In a recent development, Shelter Afrique has extended a US$25m line of credit to Zimbabwe’s private sector housing programmes through three Zimbabwean institutions to build 5 000 low-cost houses. 

Of the total lines of credit, BancABC will receive US$11m, National Building Society US$4m and the Urban Development Corporation US$10m. Shelter Afrique is a pan-African finance institution involved in housing.

 It is a partnership of 44 African governments, the African Development Bank and the Africa Reinsurance Corporation. Besides the three institutions that had received financing, there were other applications from Zimbabwe that were at an advanced stage of approval, which could drive the total credit from Shelter Afrique to US$35m. 

Morgan & Co Research contends that the availability of credit for low-cost housing developments will create opportunities for construction and building materials stocks.

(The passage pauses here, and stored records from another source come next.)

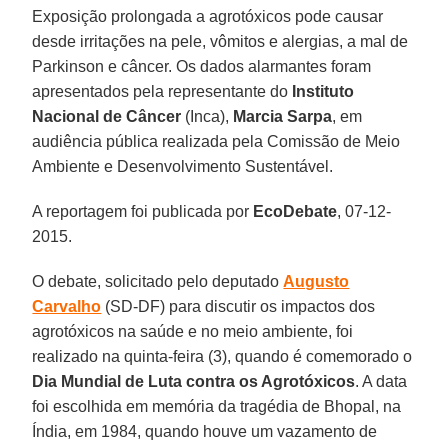
Exposição prolongada a agrotóxicos pode causar
desde irritações na pele, vômitos e alergias, a mal de
Parkinson e câncer. Os dados alarmantes foram
apresentados pela representante do
Instituto
Nacional de Câncer
(Inca),
Marcia Sarpa
, em
audiência pública realizada pela Comissão de Meio
Ambiente e Desenvolvimento Sustentável.
A reportagem foi publicada por
EcoDebate
, 07-12-
2015.
O debate, solicitado pelo deputado
Augusto
Carvalho
(SD-DF) para discutir os impactos dos
agrotóxicos na saúde e no meio ambiente, foi
realizado na quinta-feira (3), quando é comemorado o
Dia Mundial de Luta contra os Agrotóxicos
. A data
foi escolhida em memória da tragédia de Bhopal, na
Índia, em 1984, quando houve um vazamento de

We think Masimba Holdings is well positioned to take advantage of housing development projects as well as government’s extended infrastructure spending.

The company has also been investing in the latest equipment. The sustained international remittances inflow directed towards the residential housing sector is also expected to continue driving activity in the real estate sub-sector.

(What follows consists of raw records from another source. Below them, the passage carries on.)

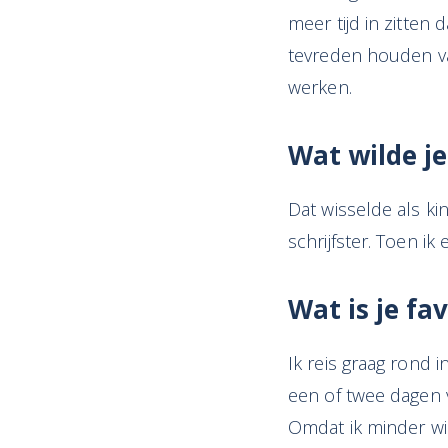
meer tijd in zitte
tevreden houden va
werken.
Wat wilde je
Dat wisselde als k
schrijfster. Toen i
Wat is je f
Ik reis graag rond 
een of twee dagen v
Omdat ik minder wil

Based on our estimates, the stock is trading on a Fwd PER of 11.9x that is undemanding when compared to its peers. We rate the stock BUY.

Elsewhere, Turnall multiples look attractive. However, we maintain that the group could fail to adequately tap into these dynamics because of an influx of cheaper and stronger alternatives in the housing material and piping markets.

These low-cost materials have resultantly begun placing downward pressure on the group’s revenue and margins.

We have a SELL recommendation on Turnall Holdings.